━━━━━ Extract to read ━━━━━
Drinking at younger age heightens women's risk for alcoholism
Women born after 1944 began drinking alcohol at younger ages than their elders, and that appears to have put them at greater risk for alcoholism, according to researchers at Washington University School of Medicine in St. Louis. The researchers compared data from two surveys of alcohol use: the National Longitudinal Alcohol Epidemiologic Survey, gathered in 1991 and 1992, and the National Epidemiologic Survey on Alcohol and Related Conditions, which was compiled 10 years later.
The study found that:
• On average, women born before 1944 began drinking at age 20. Those born after that started drinking alcohol at age 17, and they had a 50 percent to 80 percent greater risk for alcohol dependence.
• Women born during the 'high risk' period, after 1944, also began drinking earlier than their predecessors, and this earlier drinking might explain the higher rates of alcoholism. As the age of drinking onset got lower for women, the rates of alcohol dependence increased.
• Both men and women born between 1944 and 1963 began drinking at younger ages than those born between 1934 and 1943, but the drop in age at the time that drinking began was twice as large in women (3.2 years) as it was in men (1.6 years).
━━━━━ Dataset ━━━━━
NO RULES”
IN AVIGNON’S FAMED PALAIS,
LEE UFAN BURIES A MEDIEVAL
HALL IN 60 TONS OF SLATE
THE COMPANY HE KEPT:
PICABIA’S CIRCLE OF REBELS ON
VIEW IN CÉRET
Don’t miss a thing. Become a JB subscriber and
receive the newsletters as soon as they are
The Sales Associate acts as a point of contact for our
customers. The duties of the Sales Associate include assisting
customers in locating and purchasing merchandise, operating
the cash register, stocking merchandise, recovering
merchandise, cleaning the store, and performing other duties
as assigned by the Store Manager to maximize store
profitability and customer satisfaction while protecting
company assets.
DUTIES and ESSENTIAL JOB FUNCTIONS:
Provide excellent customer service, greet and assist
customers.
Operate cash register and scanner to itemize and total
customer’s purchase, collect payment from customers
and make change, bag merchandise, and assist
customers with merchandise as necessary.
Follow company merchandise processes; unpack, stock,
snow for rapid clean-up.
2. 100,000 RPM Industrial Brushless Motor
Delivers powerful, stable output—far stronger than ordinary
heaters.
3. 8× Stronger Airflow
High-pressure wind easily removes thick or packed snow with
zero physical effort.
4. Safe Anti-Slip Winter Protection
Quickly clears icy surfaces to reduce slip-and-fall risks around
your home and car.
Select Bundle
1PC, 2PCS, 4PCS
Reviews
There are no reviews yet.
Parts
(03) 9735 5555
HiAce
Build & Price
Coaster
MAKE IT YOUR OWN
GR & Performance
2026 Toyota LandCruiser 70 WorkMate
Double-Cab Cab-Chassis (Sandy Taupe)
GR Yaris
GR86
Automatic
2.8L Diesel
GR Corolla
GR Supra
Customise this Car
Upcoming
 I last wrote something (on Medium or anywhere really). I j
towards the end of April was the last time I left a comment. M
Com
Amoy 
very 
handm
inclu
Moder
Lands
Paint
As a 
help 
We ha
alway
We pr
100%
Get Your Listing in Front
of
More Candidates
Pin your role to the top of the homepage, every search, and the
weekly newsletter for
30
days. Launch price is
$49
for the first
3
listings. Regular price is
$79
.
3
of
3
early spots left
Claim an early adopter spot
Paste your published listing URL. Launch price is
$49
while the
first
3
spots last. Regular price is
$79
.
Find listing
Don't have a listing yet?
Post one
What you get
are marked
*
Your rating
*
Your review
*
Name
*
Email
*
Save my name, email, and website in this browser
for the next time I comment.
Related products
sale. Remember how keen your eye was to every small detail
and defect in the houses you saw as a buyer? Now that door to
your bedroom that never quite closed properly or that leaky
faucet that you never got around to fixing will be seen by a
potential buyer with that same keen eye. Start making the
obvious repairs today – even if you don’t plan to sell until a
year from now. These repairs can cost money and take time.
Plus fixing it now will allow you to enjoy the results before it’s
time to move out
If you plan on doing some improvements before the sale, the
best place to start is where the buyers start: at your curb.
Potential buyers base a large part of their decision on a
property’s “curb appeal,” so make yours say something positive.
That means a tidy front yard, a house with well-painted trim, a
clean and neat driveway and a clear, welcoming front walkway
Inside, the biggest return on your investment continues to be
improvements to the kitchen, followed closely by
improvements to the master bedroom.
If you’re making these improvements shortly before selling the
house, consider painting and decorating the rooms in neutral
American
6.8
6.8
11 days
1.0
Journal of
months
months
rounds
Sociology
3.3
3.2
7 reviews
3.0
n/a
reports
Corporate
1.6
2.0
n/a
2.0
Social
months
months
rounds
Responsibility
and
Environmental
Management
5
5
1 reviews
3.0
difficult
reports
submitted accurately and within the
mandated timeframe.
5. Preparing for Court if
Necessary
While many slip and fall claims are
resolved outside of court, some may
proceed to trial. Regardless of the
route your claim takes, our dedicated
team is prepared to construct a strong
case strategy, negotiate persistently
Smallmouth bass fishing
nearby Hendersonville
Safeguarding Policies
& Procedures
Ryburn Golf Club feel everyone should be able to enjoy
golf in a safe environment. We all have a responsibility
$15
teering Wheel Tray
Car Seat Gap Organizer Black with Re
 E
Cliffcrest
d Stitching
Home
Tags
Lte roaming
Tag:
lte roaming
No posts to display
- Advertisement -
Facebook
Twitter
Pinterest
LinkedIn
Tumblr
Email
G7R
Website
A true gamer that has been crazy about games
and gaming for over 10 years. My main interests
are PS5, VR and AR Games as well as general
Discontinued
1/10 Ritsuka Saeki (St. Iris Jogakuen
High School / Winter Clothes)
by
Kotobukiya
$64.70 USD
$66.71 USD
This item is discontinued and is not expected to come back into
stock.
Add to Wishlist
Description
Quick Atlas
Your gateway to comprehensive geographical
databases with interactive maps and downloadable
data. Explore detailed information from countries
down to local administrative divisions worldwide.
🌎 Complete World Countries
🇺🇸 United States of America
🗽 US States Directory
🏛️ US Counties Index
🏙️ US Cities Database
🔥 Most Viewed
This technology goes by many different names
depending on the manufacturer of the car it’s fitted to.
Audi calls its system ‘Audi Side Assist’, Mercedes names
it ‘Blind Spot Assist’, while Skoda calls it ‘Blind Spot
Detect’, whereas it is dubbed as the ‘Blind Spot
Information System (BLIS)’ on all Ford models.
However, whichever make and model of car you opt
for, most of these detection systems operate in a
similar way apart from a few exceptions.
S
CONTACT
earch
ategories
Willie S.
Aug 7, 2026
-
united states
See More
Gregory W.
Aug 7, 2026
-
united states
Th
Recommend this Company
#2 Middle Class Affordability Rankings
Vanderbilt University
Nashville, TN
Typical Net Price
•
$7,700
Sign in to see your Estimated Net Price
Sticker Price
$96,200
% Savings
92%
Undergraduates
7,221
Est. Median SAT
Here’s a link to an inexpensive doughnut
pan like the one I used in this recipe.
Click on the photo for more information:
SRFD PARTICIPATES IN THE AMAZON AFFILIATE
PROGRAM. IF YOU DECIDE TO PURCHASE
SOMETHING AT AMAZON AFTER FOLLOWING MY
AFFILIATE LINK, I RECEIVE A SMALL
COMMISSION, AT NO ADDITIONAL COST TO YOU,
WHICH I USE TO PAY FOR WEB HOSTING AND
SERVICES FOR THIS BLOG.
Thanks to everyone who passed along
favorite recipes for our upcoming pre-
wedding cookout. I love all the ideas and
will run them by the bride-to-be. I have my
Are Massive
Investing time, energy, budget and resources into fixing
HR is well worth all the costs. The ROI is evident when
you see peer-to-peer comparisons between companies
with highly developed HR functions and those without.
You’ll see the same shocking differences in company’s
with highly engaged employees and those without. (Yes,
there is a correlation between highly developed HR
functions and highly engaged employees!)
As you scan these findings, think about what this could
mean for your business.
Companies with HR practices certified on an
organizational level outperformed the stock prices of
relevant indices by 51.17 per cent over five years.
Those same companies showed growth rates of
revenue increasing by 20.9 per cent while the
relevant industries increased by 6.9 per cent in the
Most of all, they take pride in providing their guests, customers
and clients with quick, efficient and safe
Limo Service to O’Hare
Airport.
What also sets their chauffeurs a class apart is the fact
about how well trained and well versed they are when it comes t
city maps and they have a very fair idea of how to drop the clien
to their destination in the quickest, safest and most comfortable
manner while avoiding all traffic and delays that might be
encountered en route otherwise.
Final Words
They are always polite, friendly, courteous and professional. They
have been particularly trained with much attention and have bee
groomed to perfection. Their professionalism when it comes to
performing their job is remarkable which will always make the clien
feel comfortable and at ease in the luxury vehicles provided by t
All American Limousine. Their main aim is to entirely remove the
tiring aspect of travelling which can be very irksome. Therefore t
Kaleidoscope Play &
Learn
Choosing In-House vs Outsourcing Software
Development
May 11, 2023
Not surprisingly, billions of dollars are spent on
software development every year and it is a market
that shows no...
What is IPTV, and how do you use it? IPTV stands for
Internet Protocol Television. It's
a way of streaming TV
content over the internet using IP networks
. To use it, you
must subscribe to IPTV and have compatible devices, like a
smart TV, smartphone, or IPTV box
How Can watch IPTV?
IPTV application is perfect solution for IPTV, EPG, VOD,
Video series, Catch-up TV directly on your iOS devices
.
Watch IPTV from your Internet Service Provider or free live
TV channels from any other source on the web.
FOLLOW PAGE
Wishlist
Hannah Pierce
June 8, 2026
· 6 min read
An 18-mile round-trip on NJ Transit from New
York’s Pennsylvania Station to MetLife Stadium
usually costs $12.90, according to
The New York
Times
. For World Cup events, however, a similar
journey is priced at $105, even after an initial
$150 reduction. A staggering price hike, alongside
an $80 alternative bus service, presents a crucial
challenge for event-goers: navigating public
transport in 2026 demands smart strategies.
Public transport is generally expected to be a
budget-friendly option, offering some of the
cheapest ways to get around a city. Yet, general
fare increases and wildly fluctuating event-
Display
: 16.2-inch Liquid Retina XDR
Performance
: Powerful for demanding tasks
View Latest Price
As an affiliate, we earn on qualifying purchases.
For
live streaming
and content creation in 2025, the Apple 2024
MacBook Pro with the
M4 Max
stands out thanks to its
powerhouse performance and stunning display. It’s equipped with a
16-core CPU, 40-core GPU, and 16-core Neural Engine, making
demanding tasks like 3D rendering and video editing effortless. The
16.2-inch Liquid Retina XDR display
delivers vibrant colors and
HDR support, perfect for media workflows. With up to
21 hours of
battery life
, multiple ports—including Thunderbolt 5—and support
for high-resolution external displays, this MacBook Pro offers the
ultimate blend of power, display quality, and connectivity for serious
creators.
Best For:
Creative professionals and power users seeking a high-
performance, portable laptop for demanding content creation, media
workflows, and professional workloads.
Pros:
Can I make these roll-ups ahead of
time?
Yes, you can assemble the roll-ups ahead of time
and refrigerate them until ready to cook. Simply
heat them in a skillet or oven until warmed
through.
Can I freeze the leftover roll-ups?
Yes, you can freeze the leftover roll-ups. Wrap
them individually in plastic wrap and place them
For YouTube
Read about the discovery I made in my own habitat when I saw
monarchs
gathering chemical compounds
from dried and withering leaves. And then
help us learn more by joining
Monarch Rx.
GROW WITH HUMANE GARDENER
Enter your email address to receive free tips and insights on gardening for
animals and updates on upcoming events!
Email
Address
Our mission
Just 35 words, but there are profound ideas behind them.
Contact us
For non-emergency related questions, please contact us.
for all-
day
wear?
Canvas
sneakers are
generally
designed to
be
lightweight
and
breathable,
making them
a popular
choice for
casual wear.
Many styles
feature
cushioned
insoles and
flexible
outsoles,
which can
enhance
━━━━━
> [Instructions for the task]:
Pick up the article on early drinking and women's alcoholism risk after its final bullet point and carry it forward.

> [Output for this task]:
A sidebar to this study is that between 1970 and 1975, 29 states lowered the legal drinking age. Those laws were reversed 10 years later, but during the 1970s, when many of the women in these studies took their first drinks, it was legal to consume alcohol at age 18 rather than 21. According to Richard A. Grucza, PhD, assistant professor of psychiatry and first author on the study, legal drinking age is one of many factors influencing when a person begins to drink. In future studies Dr. Grucza and his colleagues plan to look more closely at the effects of drinking-age laws on both when a person begins to drink and their subsequent risk for alcohol dependence.